Go through the material and return every line that contains the string "vector".

Top of Task inputs

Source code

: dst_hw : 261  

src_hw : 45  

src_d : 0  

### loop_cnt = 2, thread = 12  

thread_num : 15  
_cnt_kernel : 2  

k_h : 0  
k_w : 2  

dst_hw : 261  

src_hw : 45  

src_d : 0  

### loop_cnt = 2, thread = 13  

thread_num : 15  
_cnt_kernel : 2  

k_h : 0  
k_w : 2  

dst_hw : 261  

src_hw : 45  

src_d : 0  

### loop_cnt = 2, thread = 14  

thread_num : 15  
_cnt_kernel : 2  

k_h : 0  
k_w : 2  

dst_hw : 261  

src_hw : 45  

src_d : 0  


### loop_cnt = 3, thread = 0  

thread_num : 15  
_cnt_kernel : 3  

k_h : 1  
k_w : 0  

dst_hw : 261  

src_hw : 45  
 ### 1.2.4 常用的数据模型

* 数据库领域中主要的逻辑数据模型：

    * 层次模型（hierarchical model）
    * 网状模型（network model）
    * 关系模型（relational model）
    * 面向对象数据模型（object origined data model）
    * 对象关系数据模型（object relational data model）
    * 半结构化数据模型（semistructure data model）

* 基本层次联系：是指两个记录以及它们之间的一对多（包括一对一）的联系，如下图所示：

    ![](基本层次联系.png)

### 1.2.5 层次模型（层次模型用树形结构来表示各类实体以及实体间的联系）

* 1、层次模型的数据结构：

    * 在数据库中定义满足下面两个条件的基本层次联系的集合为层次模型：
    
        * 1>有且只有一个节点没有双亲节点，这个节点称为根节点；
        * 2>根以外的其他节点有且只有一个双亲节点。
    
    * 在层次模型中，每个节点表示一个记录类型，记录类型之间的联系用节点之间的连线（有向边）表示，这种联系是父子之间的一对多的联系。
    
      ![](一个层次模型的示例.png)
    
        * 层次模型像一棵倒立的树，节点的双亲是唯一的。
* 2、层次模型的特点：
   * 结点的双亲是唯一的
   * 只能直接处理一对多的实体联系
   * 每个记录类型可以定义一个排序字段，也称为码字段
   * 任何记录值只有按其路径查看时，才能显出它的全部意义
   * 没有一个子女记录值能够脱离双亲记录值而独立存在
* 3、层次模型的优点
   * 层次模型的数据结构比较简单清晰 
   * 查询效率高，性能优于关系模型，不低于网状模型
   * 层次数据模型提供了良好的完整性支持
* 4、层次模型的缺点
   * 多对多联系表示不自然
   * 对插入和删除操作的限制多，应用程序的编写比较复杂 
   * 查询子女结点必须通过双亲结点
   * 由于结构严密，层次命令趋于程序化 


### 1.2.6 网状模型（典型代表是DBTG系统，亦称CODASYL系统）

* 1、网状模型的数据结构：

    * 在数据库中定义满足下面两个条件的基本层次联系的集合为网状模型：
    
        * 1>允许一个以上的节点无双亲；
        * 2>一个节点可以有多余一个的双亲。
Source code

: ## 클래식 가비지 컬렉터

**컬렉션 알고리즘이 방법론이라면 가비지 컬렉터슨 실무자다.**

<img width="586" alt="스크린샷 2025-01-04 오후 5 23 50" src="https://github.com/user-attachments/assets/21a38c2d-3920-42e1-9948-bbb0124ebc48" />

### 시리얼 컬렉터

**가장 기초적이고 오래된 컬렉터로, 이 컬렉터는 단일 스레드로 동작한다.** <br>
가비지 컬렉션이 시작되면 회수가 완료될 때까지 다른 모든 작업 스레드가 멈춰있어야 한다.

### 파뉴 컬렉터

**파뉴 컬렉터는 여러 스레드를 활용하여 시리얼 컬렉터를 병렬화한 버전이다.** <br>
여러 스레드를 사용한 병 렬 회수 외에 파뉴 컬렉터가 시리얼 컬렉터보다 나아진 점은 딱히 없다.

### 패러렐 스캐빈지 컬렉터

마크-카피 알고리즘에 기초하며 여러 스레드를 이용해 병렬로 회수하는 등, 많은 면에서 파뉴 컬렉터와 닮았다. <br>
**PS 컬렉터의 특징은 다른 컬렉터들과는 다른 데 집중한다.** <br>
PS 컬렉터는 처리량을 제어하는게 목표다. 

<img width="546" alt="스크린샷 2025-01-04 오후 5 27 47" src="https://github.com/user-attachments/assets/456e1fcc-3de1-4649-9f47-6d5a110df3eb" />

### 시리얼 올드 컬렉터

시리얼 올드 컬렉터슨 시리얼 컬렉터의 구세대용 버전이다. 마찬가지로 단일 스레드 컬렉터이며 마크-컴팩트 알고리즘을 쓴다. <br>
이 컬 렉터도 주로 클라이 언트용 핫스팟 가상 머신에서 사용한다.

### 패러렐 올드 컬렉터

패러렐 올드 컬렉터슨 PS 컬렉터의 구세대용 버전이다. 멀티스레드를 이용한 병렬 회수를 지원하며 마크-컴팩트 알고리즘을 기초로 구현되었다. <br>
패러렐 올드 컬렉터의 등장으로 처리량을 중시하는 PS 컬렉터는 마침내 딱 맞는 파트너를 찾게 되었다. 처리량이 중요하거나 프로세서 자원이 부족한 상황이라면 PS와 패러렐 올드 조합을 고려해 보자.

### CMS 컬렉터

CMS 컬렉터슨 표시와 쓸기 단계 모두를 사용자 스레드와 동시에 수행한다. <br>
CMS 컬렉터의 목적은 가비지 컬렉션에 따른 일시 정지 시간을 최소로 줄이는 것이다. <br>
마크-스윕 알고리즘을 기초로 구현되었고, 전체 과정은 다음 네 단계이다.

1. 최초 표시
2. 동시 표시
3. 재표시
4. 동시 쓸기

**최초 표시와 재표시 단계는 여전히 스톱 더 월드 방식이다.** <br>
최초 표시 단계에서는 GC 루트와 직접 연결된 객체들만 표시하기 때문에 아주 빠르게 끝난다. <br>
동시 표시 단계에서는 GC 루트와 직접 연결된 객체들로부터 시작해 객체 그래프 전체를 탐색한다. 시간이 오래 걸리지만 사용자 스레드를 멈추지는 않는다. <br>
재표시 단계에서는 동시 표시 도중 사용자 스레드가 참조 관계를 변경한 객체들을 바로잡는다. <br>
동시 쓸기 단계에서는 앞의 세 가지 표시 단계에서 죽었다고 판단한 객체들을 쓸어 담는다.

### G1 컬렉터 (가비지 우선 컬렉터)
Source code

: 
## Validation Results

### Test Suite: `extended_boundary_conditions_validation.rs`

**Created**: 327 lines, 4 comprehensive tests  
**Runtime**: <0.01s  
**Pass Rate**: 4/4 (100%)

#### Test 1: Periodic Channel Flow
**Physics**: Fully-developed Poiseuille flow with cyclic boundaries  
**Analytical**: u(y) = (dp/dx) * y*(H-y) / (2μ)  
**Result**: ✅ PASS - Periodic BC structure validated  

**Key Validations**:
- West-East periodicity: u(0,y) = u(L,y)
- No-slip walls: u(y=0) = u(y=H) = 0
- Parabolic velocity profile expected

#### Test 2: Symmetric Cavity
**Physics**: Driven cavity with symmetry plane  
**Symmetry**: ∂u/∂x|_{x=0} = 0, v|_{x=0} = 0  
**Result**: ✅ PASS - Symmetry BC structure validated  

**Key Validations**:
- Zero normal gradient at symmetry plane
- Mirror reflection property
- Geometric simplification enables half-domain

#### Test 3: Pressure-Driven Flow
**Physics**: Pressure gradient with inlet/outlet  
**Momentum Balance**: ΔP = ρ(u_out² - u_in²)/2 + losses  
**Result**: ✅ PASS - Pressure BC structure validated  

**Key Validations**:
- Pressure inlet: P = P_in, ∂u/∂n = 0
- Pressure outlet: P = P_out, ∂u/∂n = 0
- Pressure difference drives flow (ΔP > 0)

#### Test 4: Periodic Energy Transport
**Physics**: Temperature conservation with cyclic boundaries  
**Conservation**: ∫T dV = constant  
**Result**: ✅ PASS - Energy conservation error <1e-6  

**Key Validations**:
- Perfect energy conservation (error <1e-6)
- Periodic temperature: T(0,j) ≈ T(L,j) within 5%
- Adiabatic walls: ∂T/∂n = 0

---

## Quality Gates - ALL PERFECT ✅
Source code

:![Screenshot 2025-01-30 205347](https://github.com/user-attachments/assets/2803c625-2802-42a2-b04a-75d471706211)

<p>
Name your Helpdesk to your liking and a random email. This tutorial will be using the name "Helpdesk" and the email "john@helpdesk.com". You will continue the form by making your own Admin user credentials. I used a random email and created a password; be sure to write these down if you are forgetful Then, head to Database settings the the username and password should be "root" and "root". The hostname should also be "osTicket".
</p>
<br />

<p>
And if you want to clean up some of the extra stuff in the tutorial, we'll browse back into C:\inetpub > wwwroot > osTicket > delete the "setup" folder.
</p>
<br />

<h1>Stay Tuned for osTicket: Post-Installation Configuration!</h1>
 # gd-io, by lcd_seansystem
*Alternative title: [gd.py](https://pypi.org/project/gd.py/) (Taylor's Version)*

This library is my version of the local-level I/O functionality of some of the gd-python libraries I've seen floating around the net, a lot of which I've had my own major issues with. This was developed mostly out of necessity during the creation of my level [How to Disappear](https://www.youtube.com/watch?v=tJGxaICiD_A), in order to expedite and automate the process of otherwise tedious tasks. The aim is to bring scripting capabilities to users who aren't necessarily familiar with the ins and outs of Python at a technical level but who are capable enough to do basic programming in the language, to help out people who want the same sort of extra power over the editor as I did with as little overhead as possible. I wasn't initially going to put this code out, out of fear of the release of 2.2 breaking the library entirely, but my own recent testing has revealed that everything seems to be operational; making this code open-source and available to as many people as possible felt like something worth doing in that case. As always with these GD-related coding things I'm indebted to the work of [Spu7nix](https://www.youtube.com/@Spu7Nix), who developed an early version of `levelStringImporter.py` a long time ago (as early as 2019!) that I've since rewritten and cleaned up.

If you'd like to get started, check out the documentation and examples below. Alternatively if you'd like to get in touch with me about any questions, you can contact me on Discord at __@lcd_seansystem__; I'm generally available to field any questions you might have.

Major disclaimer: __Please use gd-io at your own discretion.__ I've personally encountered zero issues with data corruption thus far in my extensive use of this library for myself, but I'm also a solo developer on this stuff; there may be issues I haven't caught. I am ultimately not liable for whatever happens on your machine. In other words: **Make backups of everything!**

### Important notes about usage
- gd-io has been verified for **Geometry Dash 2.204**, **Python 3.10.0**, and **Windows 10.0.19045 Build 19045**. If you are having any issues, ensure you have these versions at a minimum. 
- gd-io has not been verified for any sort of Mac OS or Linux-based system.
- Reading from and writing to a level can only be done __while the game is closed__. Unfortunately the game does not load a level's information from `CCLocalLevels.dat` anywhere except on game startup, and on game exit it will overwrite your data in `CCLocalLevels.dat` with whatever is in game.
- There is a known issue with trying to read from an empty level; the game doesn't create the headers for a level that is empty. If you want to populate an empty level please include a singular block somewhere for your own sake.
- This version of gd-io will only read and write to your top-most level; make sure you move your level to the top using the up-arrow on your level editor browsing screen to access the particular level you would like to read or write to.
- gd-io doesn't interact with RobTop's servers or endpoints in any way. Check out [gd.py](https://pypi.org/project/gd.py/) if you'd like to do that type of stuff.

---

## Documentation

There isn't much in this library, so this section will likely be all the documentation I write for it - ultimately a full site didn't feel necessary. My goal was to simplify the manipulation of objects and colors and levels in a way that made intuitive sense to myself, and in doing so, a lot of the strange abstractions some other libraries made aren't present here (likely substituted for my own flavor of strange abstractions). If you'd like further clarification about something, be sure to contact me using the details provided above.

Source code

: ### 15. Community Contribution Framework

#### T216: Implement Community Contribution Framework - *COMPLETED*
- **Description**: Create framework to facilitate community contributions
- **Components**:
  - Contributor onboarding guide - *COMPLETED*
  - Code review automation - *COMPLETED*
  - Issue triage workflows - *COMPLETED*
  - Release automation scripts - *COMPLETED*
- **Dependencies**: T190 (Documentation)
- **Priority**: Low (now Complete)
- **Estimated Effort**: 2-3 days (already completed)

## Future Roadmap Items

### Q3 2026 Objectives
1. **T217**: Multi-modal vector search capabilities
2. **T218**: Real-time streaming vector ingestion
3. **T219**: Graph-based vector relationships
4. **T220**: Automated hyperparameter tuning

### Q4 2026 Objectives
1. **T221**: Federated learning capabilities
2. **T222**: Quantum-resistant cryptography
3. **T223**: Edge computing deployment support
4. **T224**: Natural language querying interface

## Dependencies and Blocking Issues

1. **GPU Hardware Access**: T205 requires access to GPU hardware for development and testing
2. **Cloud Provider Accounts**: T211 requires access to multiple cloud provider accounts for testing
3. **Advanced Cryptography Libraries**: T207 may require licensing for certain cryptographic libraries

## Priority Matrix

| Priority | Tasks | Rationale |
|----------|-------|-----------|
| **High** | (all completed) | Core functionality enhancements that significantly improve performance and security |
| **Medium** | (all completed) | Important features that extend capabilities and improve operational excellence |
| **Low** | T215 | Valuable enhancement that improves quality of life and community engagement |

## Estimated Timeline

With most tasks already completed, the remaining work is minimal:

Bottom of Task inputs

#### [Result for this exercise]
1. **T217**: Multi-modal vector search capabilities
2. **T218**: Real-time streaming vector ingestion
3. **T219**: Graph-based vector relationships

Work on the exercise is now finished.